Obviously, these machine learning models could have not have predicted what COVID-19 would do to the toilet paper industry. If they could have, they likely would have increased production to meet demand, because that’s a lot of money to be made! But how could these models have known? Not only was COVID-19 itself unpredictable, but toilet paper isn’t directly correlated with the disease. Without getting too graphic (or gross), COVID-19 is generally not a gastrointestinal virus that, ummm… warrants the need for toilet paper.
That’s just one example. Any machine learning model that was based on past data that was radically disrupted by COVID-19 is likely crippled today. Other quick examples might be…
- Models that predict grocery sales
- Models that predict anything in the entertainment industry
- Models that predict restaurant sales
- Models that predict cleaning product sales
But this doesn’t mean all models are now null and void. Any model that uses data NOT disrupted by COVID-19 is likely still valid. A great example of this would be anything predicting weather patterns. Granted, we have had a very odd year of weather, but I don’t think that at all can be largely correlated to COVID-19. Generally speaking, weather has been consistent with years past. In my home state of Illinois, we had a normally hot summer and are now looking into a normal transition to cooler, fall temperatures.
So yeah, I feel bad for all those folks maintaining machine learning models that aren’t performing up to snuff due to COVID-19. It’s not likely you can alter those models on the fly and expect them to be performant moving forward. As I write this post, we’re still largely in the midst of the pandemic. Truthfully speaking, we have no idea how long this will last, nor do we know what the world will look like in a post-pandemic world.

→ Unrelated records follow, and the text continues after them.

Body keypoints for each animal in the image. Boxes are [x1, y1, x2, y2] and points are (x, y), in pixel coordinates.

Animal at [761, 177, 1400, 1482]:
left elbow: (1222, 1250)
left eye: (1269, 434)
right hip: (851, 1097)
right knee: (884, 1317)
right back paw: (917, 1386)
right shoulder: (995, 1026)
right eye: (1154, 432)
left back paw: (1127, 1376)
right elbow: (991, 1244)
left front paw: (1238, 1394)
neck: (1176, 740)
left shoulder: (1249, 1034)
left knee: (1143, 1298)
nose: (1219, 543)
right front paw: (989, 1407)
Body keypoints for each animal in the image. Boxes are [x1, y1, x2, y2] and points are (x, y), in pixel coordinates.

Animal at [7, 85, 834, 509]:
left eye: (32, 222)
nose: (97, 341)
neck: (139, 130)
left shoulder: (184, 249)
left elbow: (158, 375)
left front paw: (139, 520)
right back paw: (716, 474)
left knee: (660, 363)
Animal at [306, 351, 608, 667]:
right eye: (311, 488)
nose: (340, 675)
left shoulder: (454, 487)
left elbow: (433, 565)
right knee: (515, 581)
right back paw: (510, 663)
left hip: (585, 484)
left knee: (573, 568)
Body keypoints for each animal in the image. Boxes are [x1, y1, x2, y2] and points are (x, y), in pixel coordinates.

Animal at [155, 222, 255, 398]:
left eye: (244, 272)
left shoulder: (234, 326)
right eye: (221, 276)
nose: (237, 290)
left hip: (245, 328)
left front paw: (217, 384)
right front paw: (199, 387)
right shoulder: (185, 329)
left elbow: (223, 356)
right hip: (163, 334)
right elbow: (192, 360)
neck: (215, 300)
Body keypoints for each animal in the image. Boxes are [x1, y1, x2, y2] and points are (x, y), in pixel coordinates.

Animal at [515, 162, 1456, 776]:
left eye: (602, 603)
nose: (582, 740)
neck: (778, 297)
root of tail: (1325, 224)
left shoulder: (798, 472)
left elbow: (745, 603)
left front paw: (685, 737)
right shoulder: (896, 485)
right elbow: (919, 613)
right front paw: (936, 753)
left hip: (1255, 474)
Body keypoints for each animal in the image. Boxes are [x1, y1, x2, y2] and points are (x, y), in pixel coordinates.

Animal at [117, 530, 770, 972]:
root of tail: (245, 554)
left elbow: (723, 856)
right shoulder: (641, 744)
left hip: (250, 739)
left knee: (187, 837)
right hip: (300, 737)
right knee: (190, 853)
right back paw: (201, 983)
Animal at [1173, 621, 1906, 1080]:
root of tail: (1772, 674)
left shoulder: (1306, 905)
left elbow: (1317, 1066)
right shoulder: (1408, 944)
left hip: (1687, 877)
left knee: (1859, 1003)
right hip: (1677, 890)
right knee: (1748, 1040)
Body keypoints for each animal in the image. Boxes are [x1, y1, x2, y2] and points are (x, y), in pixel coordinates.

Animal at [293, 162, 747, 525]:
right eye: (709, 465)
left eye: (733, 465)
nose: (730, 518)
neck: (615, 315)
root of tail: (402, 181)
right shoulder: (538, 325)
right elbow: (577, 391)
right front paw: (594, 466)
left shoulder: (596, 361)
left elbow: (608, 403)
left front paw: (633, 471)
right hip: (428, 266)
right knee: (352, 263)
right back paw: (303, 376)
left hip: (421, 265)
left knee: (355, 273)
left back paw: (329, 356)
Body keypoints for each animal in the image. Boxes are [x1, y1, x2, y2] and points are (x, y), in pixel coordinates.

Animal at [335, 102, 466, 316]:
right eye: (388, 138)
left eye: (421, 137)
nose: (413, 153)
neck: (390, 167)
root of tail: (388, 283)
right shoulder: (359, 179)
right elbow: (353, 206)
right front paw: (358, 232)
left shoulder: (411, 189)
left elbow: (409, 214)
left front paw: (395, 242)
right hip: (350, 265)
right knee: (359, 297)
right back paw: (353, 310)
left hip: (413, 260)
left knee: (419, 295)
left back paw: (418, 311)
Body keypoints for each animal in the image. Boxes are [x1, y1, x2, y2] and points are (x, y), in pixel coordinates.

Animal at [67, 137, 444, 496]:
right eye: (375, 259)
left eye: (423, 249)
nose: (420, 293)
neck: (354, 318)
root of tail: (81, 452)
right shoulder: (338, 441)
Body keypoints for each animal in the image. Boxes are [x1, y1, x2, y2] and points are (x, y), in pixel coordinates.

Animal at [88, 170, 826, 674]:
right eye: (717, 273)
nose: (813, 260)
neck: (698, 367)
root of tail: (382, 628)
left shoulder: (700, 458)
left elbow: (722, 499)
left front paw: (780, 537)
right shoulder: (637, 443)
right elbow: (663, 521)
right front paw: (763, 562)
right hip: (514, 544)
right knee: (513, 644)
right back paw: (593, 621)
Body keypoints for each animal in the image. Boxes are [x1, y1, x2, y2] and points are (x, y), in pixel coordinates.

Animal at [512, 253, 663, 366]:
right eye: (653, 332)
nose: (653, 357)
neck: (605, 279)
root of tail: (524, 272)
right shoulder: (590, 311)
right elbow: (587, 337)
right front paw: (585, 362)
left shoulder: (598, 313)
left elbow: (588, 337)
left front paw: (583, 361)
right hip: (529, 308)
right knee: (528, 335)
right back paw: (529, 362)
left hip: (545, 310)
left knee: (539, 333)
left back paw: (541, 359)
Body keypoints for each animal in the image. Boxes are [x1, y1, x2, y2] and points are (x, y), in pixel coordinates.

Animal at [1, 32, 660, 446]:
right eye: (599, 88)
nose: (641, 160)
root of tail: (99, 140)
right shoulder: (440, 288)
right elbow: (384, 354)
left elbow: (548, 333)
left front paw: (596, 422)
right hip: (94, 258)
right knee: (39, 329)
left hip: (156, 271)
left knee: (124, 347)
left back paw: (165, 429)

Are industries like the toilet paper industry forever disrupted? Who knows?
That said, I’d be appropriately be cautious about new machine learning models created during this time. The biggest question to ask yourself is this: is the data undergirding this model volatile due to COVID-19? If the answer is yes, proceed with caution. You or your company could be walking into a trap. I’m not saying to not follow the inferential expectations every time, but I would definitely proceed forward with a lot of extra caution.
And that wraps up this post! I hope you learned a lot more about machine learning through this lens of COVID-19. Machine learning can be a really useful, really cool tool, but as I always say with these things: garbage in, garbage out. Being mindful of how machine learning is used in this odd time is very important for the success of your company.